Increased mechanosensitive currents in aortic endothelial cells from genetically hypertensive rats

OBJECTIVE: To characterize and compare mechanosensitive cell currents in rat aortic endothelial cells from spontaneously hypertensive and Wistar-Kyoto rats. METHODS AND RESULTS: By use of the patch-clamp technique, we investigated whole-cell currents of native rat aortic endothelial cells in the presence of mechanical stimulation elicited by hyposmotic cell swelling. In rat aortic endothelial cells, this hypotonic cell swelling induced a fourfold increase in outward-directed whole-cell currents carried by K+, leading to cell hyperpolarization and a small increase in inward-directed currents.
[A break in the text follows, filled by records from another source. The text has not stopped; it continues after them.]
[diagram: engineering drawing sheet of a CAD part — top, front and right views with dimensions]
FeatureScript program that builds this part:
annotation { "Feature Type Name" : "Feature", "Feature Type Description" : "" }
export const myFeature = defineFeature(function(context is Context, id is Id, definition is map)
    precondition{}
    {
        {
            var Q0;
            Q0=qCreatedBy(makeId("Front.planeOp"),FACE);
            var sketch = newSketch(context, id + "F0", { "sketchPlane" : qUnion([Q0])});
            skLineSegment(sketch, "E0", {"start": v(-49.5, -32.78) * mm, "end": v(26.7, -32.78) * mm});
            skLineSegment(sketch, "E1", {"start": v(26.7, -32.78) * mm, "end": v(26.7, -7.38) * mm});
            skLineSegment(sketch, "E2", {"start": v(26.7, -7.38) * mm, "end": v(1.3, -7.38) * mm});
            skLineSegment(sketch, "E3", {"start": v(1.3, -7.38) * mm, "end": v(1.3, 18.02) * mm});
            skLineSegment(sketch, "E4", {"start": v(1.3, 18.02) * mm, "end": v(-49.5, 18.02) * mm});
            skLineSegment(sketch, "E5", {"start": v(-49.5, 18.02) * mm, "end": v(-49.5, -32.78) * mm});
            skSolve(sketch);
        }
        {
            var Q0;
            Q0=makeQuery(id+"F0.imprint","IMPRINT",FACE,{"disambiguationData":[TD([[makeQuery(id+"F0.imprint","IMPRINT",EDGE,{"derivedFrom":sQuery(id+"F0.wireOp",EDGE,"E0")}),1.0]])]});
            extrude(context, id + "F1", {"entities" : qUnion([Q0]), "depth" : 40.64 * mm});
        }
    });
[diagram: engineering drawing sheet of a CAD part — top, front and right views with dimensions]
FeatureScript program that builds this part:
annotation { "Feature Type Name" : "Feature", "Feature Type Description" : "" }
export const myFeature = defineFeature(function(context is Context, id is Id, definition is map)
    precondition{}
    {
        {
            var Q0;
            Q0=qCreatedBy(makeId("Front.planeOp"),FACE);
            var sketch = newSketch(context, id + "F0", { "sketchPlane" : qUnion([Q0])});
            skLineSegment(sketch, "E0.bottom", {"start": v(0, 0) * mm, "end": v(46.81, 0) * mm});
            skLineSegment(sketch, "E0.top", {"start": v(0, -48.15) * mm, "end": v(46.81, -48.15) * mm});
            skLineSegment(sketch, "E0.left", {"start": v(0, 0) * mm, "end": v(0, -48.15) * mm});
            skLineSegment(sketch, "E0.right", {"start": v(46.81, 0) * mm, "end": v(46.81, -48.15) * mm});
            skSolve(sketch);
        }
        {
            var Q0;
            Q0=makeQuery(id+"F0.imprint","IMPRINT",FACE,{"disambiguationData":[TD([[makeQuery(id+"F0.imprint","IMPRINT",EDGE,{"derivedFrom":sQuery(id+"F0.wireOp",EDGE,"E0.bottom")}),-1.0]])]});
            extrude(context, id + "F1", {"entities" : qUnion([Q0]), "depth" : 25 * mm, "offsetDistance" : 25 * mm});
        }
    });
Gadolinium, a blocker of stretch-activated cation channels, completely blocked hypotonic cell swelling-induced outward- and inward-directed whole-cell currents. Charybdotoxin, a blocker of Ca(2+)-dependent K+ channels, decreased hypotonic cell swelling-induced outward-directed currents by up to 85%. Disruption of actin filaments by cytochalasin B and of microtubuli by nocodazole reduced the activation of hypotonic cell swelling-induced whole-cell currents by 91 and 71%, respectively. In experimental hypertension, hypotonic cell swelling-induced whole-cell conductance was significantly increased in spontaneously hypertensive rats (331 +/- 20 pS/pF) compared with normotensive controls (167 +/- 7 pS/pF, P < 0.01), whereas basal and agonist-induced cell conductances were not altered. CONCLUSIONS: Increased hypotonic swelling-induced currents in aortic endothelial cells from spontaneously hypertensive rats presumably reflect an increased density or mechanosensitivity of stretch-activated ion channels in experimental hypertension. The increased mechanosensitive whole-cell currents might indicate an altered endothelial mechanotransduction in experimental hypertension.